Netanyahu needs this to work. Israel is now in its third nationwide lockdown and roughly 9,000 new infections are reported each day. Over 552,000 have caught COVID-19 so far, with just over 4,000 deaths. Critics pin much of the blame on the premier for failing to clamp down on ultra-Orthodox Jewish communities -- an important support base -- that defied social distancing rules.
Despite the continued spread, Leshem was optimistic that early February would mark a turning point for severe cases, as vaccines kick in.
Netanyahu is not the only world leader hoping to inoculate his way out of trouble. Japanese Prime Minister Yoshihide Suga has seen his approval figures drop as cases rise just months before the Tokyo Olympics, and has appointed a new minister to lead the vaccine rollout. Malaysian Prime Minister Muhyiddin Yassin this month declared a parliament-suspending state of emergency -- a move prompted by soaring infections but that also staves off a leadership challenge.
Countries that have already started vaccinations aim to pick up the pace.
India and Indonesia have begun the daunting tasks of immunizing their large populations. Singapore -- arguably comparable to Israel as a small country with strong health care and financial muscle -- last week opened its first two coronavirus vaccination centers. Total inoculations stood at only 6,200, but the Health Ministry said the numbers "are expected to rise substantially in the coming weeks as we continue to ramp up our vaccination operations."

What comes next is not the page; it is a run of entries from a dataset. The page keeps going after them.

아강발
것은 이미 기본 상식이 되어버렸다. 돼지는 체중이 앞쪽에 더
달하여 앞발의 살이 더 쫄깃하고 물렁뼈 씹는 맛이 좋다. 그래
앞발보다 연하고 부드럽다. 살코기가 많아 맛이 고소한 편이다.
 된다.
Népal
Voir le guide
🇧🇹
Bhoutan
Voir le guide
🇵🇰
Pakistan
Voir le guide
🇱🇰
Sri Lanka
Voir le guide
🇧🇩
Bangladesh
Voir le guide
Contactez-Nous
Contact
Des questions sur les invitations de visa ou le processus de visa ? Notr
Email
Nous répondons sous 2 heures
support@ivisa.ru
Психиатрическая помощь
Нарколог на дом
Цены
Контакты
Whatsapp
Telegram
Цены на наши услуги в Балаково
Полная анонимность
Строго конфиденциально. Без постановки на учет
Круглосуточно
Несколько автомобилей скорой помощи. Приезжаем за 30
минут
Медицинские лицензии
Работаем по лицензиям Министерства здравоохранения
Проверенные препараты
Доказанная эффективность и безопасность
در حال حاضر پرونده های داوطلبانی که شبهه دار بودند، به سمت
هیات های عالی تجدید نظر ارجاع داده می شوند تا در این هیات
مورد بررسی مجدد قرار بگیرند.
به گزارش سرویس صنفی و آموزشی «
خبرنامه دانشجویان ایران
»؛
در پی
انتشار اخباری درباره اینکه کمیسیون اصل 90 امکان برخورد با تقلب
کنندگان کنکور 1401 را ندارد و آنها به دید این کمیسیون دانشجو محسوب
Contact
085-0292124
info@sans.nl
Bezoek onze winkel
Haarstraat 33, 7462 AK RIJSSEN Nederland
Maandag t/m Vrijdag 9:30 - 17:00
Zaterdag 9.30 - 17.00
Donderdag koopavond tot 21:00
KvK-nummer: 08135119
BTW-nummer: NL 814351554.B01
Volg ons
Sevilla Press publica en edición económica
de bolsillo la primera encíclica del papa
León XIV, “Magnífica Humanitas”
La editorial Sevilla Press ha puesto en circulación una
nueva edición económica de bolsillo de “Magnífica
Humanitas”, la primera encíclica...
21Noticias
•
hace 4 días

Across the Pacific, President-elect Joe Biden is aiming for 100 million inoculations in his first 100 days. The U.S. was quick to authorize vaccines but stumbled in distribution. This was partly due to the time-consuming process of selecting people for prioritized injections. Still, by sheer total shots, the U.S. was leading the world at 12.28 million as of last Friday.
For most countries, simply copying the Israeli model is not an option.

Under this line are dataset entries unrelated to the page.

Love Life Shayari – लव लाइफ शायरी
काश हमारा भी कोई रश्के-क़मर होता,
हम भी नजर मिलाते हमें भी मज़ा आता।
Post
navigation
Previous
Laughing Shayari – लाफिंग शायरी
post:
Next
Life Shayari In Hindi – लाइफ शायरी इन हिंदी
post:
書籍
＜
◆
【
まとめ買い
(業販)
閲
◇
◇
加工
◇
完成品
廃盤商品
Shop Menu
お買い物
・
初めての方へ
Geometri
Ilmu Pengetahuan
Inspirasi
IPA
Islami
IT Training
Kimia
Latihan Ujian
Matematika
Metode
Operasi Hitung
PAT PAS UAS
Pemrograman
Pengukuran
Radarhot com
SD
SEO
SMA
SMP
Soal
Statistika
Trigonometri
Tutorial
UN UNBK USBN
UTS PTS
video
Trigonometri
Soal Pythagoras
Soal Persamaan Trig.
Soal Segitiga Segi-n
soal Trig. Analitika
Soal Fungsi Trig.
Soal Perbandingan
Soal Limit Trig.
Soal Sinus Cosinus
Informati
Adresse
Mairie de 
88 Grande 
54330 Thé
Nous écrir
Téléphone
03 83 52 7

Israel's fast pace is "unlikely to be replicable across much of the world," especially in the short term, Oxford Economics said in a note dated Monday. "The rapid rollout partly reflects ample access to the Pfizer vaccine in exchange for information," wrote Ben May, director of global macro research.
Still, he added, Israel "will provide the rest of the world with a potential roadmap for the future and a guide to the speed and extent to which normality can be resumed once a significant share of the population has been inoculated." Israel reportedly plans to introduce "green passports" for people who are fully vaccinated, allowing freedom from safety rules.
Leshem offered a way bigger countries in Asia and elsewhere might draw on the tiny Middle Eastern state's experience.
"When you look at a large problem, you have to dismantle it into smaller solvable problems," Leshem said. "Very large nations probably need to divide their countries into smaller manageable units -- perhaps Israel-type units of about 10 million -- and manage them locally."